- **Aim of the task**: The "Format: picture, lens" line through the end of the listing below is what to set down, word for word, and nothing else.

- **Dataset records**:

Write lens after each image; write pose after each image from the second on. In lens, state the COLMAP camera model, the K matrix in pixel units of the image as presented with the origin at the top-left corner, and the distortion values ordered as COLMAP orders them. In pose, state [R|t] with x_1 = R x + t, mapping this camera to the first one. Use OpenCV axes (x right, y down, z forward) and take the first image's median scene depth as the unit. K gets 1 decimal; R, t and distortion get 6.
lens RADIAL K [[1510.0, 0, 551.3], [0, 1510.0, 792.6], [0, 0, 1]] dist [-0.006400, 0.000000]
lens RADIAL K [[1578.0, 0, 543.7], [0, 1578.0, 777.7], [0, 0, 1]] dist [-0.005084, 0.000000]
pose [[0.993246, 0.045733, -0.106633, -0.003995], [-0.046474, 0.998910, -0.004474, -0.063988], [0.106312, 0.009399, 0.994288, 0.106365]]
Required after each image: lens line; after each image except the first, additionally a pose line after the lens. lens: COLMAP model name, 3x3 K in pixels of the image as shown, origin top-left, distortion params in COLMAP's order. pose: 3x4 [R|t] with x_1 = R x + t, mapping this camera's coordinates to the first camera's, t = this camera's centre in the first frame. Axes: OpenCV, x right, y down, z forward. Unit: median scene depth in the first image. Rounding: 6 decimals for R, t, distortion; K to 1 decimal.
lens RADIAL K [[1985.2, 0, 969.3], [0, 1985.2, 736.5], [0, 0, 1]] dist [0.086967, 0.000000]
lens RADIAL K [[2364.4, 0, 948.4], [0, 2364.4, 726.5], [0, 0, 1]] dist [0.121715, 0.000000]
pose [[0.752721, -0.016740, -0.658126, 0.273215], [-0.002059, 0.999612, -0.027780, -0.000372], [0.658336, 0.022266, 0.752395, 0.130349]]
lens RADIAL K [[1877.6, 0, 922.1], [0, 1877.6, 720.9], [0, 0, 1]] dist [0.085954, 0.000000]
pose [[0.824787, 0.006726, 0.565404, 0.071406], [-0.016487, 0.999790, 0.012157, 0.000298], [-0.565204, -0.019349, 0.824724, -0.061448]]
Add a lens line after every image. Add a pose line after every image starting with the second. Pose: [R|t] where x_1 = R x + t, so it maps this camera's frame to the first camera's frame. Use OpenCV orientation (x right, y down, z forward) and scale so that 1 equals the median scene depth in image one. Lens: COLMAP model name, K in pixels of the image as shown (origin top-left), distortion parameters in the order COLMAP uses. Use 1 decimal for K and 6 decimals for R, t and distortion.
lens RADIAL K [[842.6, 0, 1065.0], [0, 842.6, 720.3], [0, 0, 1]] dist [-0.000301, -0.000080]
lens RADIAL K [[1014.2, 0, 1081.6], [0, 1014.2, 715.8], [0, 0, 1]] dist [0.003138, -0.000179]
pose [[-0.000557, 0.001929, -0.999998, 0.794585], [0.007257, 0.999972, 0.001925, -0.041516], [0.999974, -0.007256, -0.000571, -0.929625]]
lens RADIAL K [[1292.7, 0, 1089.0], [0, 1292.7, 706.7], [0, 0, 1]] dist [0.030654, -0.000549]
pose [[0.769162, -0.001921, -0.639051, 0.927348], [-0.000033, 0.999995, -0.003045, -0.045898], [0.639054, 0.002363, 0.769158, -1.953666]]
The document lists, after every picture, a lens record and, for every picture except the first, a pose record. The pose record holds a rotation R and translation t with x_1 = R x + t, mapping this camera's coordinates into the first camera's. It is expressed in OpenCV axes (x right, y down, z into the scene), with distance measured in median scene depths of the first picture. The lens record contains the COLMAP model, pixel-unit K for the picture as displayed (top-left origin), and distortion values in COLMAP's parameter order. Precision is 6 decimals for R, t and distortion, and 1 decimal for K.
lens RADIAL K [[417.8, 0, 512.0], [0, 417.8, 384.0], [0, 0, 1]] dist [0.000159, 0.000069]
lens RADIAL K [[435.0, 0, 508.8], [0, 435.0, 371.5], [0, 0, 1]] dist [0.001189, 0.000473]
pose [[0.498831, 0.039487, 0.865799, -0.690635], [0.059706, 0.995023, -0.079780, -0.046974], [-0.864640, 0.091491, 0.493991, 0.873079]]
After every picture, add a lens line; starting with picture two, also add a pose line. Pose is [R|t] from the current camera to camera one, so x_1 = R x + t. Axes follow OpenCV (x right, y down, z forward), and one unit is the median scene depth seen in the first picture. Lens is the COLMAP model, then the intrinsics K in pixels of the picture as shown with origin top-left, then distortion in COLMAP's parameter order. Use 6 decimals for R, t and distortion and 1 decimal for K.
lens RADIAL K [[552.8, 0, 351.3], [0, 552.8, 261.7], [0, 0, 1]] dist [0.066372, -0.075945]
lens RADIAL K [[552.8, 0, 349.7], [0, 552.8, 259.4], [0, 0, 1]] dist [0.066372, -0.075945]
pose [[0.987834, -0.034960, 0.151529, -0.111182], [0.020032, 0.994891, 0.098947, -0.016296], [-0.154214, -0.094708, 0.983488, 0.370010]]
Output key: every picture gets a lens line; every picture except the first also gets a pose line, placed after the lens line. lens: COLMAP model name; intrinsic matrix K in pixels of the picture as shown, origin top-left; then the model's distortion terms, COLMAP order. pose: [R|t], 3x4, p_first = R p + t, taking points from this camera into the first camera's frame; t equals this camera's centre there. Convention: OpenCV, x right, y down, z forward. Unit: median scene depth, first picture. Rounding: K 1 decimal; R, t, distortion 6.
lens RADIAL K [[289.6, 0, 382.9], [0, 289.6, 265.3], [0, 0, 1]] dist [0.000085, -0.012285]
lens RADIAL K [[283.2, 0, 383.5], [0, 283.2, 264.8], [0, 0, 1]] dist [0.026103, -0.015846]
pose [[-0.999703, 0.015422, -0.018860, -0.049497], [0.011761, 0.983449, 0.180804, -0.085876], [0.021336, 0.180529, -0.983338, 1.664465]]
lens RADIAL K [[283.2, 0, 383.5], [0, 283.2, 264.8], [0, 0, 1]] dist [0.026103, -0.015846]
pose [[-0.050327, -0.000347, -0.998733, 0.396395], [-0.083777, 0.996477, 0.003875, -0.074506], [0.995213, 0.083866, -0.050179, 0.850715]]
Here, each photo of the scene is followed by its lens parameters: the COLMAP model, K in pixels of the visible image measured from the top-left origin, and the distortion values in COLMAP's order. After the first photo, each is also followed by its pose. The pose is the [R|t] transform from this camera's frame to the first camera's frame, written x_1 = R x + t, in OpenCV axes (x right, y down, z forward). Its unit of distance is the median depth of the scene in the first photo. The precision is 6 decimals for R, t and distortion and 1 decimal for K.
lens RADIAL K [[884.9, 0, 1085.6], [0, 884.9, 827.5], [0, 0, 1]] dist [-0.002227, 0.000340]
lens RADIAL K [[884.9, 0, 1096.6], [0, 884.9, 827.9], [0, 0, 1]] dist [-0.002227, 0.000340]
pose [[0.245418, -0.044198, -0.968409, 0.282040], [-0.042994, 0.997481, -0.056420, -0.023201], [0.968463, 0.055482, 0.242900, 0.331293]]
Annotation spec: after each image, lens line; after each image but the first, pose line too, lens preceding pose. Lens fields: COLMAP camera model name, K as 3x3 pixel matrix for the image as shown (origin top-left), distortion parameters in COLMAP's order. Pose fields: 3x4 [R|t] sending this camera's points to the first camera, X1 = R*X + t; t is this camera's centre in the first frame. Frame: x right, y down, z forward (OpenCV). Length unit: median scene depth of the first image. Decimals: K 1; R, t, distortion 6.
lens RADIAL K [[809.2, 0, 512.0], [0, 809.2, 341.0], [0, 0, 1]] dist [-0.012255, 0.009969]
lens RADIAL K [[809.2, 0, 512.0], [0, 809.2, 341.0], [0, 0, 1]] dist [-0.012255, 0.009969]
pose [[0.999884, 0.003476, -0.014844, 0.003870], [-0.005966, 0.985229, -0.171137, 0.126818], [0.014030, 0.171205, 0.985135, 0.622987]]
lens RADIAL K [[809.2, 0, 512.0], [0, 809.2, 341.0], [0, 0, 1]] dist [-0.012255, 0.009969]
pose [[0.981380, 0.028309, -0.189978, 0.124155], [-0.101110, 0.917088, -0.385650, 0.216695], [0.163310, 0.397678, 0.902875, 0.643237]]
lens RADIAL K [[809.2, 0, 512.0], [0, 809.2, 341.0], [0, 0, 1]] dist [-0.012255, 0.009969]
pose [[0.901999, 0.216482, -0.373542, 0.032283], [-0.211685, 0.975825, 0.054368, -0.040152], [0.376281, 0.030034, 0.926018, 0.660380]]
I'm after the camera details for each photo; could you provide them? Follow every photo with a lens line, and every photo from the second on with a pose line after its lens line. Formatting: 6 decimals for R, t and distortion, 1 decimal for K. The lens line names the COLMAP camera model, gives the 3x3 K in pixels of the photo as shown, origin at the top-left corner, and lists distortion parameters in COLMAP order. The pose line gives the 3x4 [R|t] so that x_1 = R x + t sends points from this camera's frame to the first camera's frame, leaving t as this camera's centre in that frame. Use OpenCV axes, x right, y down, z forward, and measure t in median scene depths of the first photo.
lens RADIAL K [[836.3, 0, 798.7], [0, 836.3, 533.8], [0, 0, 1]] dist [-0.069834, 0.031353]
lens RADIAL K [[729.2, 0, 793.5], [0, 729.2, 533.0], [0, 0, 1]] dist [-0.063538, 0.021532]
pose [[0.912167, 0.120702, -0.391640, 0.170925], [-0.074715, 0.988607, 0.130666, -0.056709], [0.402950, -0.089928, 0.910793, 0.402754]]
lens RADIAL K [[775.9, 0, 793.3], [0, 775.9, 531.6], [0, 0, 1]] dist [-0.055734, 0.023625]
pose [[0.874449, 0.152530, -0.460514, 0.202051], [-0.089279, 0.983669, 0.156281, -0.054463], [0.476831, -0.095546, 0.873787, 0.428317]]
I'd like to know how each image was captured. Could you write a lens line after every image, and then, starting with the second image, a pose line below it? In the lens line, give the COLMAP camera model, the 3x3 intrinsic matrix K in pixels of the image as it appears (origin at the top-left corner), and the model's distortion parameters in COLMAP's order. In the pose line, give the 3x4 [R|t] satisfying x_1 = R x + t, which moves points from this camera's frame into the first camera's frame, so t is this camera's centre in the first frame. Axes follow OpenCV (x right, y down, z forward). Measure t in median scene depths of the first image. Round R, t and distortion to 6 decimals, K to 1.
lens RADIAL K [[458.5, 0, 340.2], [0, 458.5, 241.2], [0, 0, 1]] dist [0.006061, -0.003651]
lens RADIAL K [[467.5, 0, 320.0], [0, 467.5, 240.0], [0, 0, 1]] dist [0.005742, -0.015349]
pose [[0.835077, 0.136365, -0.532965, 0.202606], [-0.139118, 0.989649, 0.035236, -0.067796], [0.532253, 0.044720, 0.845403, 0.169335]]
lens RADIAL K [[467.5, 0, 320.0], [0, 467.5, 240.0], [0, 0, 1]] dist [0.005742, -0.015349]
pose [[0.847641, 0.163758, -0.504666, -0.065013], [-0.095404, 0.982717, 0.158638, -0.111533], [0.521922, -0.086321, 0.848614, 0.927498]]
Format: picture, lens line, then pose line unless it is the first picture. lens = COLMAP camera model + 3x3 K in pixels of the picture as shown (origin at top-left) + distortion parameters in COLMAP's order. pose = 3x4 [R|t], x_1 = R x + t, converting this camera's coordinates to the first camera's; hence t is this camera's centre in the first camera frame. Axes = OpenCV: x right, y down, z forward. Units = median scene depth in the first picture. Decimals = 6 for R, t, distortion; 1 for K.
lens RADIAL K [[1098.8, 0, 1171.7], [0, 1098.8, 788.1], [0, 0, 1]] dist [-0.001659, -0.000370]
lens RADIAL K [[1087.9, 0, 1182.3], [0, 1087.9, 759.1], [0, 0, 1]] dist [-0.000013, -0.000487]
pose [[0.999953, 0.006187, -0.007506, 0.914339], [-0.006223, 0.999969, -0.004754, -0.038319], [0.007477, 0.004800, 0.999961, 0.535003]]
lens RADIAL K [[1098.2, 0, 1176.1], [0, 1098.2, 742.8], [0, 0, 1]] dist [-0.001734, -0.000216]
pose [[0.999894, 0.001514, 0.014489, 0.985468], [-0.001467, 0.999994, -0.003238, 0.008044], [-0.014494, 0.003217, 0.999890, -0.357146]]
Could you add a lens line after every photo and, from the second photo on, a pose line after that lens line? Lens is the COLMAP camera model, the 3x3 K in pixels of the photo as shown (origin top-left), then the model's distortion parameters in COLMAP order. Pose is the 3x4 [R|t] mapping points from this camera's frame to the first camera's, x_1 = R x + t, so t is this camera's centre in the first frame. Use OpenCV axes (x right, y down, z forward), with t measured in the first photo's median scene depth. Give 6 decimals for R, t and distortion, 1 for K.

- **Solved problem**:
Format: picture, lens line, then pose line unless it is the first picture. lens = COLMAP camera model + 3x3 K in pixels of the picture as shown (origin at top-left) + distortion parameters in COLMAP's order. pose = 3x4 [R|t], x_1 = R x + t, converting this camera's coordinates to the first camera's; hence t is this camera's centre in the first camera frame. Axes = OpenCV: x right, y down, z forward. Units = median scene depth in the first picture. Decimals = 6 for R, t, distortion; 1 for K.
lens RADIAL K [[1098.8, 0, 1171.7], [0, 1098.8, 788.1], [0, 0, 1]] dist [-0.001659, -0.000370]
lens RADIAL K [[1087.9, 0, 1182.3], [0, 1087.9, 759.1], [0, 0, 1]] dist [-0.000013, -0.000487]
pose [[0.999953, 0.006187, -0.007506, 0.914339], [-0.006223, 0.999969, -0.004754, -0.038319], [0.007477, 0.004800, 0.999961, 0.535003]]
lens RADIAL K [[1098.2, 0, 1176.1], [0, 1098.2, 742.8], [0, 0, 1]] dist [-0.001734, -0.000216]
pose [[0.999894, 0.001514, 0.014489, 0.985468], [-0.001467, 0.999994, -0.003238, 0.008044], [-0.014494, 0.003217, 0.999890, -0.357146]]
Could you add a lens line after every photo and, from the second photo on, a pose line after that lens line? Lens is the COLMAP camera model, the 3x3 K in pixels of the photo as shown (origin top-left), then the model's distortion parameters in COLMAP order. Pose is the 3x4 [R|t] mapping points from this camera's frame to the first camera's, x_1 = R x + t, so t is this camera's centre in the first frame. Use OpenCV axes (x right, y down, z forward), with t measured in the first photo's median scene depth. Give 6 decimals for R, t and distortion, 1 for K.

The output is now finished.